Being someone’s world is exhausting.

There. I said it. I love being the center of my boys world. They light up when they see me. I love hearing things like, “You’re the best mommy I ever had!” or “The best part of my day was playing with you” or “Can I sleep with you all night, mommy?” (The last one sounds cute, but let’s be honest. There may be sleeping going on but I will not be having it with him in the bed!)

Ok. So it had been a long day. This particular day my almost 4 year old son had been very persistently asking me for things. Incessantly asking me to cook things, “help” him, buy him things or DO things for him. Can I be honest? I sighed deeply and asked him, “can you stop asking me for things for one minute?” And he innocently answered, “No.” In his mind why wouldn’t he? I am his world. I do it all for him. I have proven myself time and time again to come through for him (I fail him too, but a child’s gracious love is an amazing thing to behold.)

The thought hit me as I lay in bed that night. It’s exhausting being someone’s world. It got me thinking about my relationship with God. A parent and child relationship should mirror Christ’s love for us.

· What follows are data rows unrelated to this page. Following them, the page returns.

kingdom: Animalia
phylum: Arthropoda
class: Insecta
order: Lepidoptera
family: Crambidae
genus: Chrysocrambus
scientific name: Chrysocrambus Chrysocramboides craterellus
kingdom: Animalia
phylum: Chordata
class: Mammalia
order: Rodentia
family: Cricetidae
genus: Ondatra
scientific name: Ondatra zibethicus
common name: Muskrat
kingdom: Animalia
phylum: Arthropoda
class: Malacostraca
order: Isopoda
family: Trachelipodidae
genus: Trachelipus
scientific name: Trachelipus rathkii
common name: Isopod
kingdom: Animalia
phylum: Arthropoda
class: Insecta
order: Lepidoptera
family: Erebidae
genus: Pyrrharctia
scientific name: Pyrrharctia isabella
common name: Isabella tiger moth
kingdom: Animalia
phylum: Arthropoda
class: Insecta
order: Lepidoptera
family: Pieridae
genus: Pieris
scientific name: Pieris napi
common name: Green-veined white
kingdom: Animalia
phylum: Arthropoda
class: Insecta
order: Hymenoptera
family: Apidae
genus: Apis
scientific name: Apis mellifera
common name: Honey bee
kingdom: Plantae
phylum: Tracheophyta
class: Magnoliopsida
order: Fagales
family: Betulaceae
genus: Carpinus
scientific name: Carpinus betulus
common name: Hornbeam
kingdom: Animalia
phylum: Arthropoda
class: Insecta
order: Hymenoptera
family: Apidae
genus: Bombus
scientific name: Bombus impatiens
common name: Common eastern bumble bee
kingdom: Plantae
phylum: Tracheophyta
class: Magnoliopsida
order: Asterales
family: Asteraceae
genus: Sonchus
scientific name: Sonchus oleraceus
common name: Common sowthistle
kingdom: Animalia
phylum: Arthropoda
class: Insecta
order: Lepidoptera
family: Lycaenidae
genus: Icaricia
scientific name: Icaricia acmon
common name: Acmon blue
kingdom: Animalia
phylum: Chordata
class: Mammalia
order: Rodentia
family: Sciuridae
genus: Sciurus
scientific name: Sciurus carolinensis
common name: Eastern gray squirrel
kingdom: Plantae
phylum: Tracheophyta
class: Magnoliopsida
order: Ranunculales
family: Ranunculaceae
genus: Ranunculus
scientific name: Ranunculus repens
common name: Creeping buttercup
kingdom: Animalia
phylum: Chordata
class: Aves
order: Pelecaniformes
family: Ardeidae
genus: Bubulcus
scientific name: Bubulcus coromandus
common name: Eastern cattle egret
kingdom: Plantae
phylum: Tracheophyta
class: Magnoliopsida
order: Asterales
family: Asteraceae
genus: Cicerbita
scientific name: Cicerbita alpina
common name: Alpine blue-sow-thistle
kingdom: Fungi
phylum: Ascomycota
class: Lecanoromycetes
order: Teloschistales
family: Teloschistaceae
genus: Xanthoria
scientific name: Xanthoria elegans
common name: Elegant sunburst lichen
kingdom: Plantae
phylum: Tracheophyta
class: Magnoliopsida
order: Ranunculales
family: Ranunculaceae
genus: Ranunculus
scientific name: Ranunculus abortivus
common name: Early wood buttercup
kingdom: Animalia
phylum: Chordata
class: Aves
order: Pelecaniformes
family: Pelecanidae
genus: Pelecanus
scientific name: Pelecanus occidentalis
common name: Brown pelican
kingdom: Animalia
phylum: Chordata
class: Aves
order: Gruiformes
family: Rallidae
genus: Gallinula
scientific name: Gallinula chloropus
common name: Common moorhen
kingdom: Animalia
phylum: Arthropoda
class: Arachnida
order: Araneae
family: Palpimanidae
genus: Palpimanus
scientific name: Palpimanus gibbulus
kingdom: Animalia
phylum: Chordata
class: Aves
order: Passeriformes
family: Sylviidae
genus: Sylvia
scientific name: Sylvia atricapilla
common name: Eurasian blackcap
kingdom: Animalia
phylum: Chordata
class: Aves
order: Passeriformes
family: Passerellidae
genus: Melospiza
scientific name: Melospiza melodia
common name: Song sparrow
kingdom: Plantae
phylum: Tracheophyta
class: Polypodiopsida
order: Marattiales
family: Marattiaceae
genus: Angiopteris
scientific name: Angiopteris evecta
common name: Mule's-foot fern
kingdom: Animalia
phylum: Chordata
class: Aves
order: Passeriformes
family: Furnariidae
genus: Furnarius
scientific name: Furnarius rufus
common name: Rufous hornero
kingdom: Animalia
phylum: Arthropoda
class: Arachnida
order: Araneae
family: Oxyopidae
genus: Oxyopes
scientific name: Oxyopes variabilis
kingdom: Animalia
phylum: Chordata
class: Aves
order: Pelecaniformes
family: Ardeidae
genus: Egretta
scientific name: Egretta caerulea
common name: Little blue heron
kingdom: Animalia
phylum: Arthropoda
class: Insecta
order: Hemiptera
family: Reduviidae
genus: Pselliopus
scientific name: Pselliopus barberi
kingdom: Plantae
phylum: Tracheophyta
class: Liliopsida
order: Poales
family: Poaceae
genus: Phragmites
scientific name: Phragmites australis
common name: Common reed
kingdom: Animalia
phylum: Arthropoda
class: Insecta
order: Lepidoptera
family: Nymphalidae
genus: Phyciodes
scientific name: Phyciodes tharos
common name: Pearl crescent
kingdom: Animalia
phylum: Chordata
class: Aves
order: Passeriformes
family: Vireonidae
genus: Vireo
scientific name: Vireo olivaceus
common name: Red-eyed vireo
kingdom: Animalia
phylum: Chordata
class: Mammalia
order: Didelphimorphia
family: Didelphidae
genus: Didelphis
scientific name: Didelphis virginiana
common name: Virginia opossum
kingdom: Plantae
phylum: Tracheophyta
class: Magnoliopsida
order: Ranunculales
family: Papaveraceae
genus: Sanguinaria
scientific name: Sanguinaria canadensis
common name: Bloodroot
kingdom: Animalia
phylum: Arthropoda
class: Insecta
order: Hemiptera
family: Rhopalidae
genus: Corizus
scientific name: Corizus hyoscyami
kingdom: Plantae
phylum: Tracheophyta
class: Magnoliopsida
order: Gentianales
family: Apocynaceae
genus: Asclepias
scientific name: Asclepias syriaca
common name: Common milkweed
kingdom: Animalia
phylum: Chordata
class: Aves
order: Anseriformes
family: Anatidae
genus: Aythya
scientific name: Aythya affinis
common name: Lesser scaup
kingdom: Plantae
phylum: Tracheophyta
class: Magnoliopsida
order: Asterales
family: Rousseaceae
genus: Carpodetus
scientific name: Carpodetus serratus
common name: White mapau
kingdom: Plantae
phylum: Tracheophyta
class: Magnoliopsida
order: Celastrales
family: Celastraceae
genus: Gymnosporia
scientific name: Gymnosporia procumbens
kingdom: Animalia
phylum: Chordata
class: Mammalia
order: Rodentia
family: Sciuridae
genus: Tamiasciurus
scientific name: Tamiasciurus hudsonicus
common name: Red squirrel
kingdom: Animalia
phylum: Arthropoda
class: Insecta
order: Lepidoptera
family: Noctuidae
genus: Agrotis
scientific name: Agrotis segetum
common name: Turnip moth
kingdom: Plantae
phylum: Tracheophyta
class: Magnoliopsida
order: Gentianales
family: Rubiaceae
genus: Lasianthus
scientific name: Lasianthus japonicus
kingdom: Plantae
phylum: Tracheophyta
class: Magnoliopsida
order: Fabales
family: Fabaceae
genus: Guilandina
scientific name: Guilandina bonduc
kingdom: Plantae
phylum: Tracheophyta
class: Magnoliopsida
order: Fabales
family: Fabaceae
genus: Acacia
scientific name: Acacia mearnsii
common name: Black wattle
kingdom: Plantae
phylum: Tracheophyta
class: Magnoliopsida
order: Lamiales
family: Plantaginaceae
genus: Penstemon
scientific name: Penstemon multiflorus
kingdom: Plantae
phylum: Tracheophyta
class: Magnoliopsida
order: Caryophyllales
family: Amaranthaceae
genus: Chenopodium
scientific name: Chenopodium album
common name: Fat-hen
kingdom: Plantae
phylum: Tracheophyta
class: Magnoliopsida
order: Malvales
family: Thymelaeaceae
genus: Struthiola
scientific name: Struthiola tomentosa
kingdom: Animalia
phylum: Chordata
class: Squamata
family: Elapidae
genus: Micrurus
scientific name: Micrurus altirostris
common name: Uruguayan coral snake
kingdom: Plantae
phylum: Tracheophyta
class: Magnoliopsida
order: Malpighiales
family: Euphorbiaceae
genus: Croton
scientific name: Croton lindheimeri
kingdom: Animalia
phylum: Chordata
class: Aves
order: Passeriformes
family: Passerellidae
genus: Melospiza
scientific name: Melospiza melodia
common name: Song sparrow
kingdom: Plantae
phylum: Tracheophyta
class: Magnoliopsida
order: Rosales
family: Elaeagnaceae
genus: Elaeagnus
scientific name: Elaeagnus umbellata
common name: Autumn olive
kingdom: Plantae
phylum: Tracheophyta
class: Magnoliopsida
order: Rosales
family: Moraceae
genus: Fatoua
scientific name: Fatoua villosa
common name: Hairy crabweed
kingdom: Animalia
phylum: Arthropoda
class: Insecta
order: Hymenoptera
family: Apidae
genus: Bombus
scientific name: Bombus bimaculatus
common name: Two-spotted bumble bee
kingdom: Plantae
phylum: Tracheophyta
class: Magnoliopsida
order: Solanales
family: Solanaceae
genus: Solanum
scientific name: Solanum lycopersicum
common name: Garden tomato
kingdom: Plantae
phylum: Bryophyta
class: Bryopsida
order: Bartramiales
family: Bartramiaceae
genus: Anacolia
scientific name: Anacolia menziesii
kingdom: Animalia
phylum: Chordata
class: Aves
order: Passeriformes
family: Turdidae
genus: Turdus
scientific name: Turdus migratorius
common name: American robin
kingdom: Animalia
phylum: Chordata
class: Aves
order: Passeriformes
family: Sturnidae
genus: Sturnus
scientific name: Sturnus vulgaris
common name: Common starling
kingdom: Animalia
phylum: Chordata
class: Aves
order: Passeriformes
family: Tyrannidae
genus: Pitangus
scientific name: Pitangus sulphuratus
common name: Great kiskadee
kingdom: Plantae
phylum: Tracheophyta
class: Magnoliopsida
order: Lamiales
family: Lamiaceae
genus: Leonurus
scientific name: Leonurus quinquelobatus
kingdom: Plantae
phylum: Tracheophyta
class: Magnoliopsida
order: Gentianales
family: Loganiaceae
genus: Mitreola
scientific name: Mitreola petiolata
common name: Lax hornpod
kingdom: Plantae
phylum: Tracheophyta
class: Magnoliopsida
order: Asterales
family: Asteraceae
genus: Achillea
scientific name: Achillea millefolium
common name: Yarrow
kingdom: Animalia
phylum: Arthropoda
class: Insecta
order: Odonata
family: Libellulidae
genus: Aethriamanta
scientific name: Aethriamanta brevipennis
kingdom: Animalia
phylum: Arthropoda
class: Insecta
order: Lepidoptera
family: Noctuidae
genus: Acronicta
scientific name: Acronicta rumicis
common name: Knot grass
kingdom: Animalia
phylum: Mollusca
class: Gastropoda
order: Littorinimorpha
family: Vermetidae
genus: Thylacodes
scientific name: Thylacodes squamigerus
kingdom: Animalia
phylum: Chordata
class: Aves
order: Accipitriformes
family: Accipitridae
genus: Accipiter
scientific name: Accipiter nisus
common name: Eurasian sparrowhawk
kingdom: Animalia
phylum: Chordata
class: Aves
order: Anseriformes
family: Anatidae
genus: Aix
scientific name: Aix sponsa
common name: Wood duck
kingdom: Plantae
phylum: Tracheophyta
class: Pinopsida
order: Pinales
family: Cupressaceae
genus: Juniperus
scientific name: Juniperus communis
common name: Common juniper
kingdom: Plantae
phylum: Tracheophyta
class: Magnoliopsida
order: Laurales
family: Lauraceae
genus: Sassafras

When I bring requests to God I have never heard a thunderous sigh. I have never been told, “Stop asking me for things/help/wisdom! It’s so hard to be your God!” He created me. And yes he is God,

but I can act just like a defiant strong willed child.

Then my mind went back to my own son. It isn’t that I mind doing the things for him. I love it. Making the sandwiches (So. Many. Freaking. Sandwiches. Did I mention he LOVES sandwiches?) I love putting his cute clothes in his dresser. I love packing a snack for him to eat at preschool. I love when he sneaks in bed early in the morning for snuggles and to warm up (Caz you know, in Belize we are freezing when it’s in the 50’s overnight đŸ˜‚) I love when he asks me to watch him play in the sand. I love it. But sometimes when there are so many “Mom, can You…”‘s I just want some time. I just want to spend time WITH him not DOING for him. I wonder if that’s how God feels. Lately the song from Jesus culture has been coming to mind a lot. In the chaos and distractions. In the fast prayers of , “LORD give me strength and patience to survive these kids!” I hear “Come away with me…come away with me. It’s never too late for you.”

Being someone’s world is exhausting. So so true. I have no idea how someone could parent without the Holy Spirit. Without praying. Without taking parenting cues from their own relationship with God. Because I have all that and still think this is hard. So as exhausting as being their world is, it is also a privilege and an honor, and not one I want to take lightly. So he will continue ask me for everything because I am his everything. And that is ok. But instead of being frustrated maybe I should say “Come away with me. Let’s read some books and just BE.”

One thought on “Being someone’s world is exhausting.

  1. I truly appreciate your honesty and the wisdom in your observations. Being someone’s world is hard work and you’re such a great model of how to handle it! Blessings to you!